Autre point positif : cette fiction aura donné lieu à une soirée thématique puisque les nonante minutes de fiction furent suivies d’un débat fort intéressant. Rien de nouveau : ce type de soirée s’appelait du temps lointain de l’ORTF quand il n’y avait qu’une ou deux chaînes généralistes publiques en France.« Les dossiers de l’écran », l’émission d’Armand Jammot, aura tenu l’antenne de 1967 à 1991, sur l’ORTF solitaire d’abord, puis sur Antenne 2 le mardi soir tous les quinze jours.. La discussion, souvent, oubliait le film initial pour s’en tenir à de échanges parfois vifs débordant du sujet.

On peut se souvenir d’une émission des années 70. Il y a d’autres moyens de remonter le temps. Dans la cour de l’Elysée, voici “la” voiture de ces années, aussi célèbre que la “Onze cv”, le “DS” ( ou serait-ce une “ID” ?)

La présence du réalisateur, d’un cinéaste dont le père était proche de Pompidou, de journalistes ou d’écrivains ayant consacré un ouvrage à l’ancien président, placés sous la direction de Frédéric Taddei ( « Ce soir ou jamais » ) fut d’un bon niveau. L’occasion était ainsi offerte de compléter le portrait dont certains aspects n’avaient été qu’esquissés dans le film qui ne durait que nonante minutes ce qui n’est pas beaucoup pour raconter une année d’une vie d’occupations normales alors que la mort s’approche même en laissant quelques répits.

Marie-France Garaud

Marie-France Garaud avait accepté de participer au débat. Avant la projection, elle avait déjà fait connaître son désaccord avec le film, trouvant qu’il trahissait la véritable personnalité de Pompidou. Mais on sentit aussi que certaines de ses interventions étaient une protestation contre le portrait qui était tracé d’elle comme une intrigante orgueilleuse se croyant la mission de sauver la France. Pour trouver un bon successeur à Pompidou, il ne fallut rien de moins qu’une mise à mort politique de Chaban-Delmas. Il n’en reste pas moins que la confrontation d’une dame âgée avec son image de femme en pleine force de la maturité apporta des moments forts et intrigants dans la discussion.
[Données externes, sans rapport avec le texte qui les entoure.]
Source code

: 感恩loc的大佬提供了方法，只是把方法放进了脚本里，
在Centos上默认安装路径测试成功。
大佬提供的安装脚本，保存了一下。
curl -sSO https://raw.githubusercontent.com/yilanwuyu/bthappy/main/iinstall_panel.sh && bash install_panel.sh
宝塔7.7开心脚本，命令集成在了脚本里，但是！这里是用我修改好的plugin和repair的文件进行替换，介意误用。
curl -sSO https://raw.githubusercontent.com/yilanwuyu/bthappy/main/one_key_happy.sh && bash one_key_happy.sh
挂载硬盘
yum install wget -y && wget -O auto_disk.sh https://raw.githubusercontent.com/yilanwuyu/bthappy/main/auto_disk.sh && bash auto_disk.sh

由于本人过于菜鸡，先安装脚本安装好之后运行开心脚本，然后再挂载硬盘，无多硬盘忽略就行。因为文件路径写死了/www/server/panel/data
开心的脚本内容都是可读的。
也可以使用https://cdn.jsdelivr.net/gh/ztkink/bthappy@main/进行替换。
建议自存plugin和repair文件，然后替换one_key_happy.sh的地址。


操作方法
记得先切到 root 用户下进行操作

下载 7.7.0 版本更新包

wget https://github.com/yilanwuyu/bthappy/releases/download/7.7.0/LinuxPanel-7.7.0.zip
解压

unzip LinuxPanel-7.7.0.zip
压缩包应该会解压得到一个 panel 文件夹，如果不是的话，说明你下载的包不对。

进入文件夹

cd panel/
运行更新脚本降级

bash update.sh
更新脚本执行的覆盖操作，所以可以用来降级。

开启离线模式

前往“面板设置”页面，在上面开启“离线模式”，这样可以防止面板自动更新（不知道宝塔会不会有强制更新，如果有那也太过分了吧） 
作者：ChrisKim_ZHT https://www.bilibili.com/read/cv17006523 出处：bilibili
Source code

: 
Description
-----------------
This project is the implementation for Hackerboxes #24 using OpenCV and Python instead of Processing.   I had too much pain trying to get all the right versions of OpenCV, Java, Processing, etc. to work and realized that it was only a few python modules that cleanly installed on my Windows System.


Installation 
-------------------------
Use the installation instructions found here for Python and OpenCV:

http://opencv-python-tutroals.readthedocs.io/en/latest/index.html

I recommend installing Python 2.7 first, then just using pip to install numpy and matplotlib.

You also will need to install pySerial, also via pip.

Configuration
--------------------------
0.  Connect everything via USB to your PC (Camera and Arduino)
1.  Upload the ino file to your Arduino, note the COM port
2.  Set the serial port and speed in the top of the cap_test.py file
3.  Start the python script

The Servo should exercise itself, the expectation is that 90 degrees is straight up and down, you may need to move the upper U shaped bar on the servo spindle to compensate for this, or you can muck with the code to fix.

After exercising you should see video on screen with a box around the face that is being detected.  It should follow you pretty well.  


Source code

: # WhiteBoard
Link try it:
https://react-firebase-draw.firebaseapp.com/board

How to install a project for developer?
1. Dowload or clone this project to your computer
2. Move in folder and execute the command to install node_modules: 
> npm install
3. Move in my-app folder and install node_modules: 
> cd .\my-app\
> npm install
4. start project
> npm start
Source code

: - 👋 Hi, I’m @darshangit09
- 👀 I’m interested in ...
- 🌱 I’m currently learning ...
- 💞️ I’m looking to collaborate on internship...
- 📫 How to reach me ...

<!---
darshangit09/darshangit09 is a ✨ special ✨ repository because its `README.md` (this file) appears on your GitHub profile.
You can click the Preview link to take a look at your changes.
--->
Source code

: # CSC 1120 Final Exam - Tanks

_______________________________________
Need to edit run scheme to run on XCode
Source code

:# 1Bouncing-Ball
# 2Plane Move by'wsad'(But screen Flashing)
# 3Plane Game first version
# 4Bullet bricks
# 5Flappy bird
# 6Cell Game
Marie-France Garaud de 2011 n’a pas vraiment apprécié l’image d’elle en 1974. Mais les puissants qui détiennent un pouvoir sans avoir été élus sont plus propres à subir d’éventuelles distorsions.

L’intérêt d’une soirée thématique

Il faut saluer comme riche l’offre d’une soirée thématique qui propose une fiction sur un sujet suivie d’une discussion à son propos. Arte sait pratiquer avec bonheur de genre de soirée. France 3 s’en est somme toute fort bien tiré. Ce 12 mars 2011. On ne peut que regretter la rareté de telles soirées sur la TSR qui n’en offre que lors de souvent fort longues soirées sportives. Une soirée thématique comme celle évoquant la mort d’un président s’adresse au citoyen, le téléspectateur.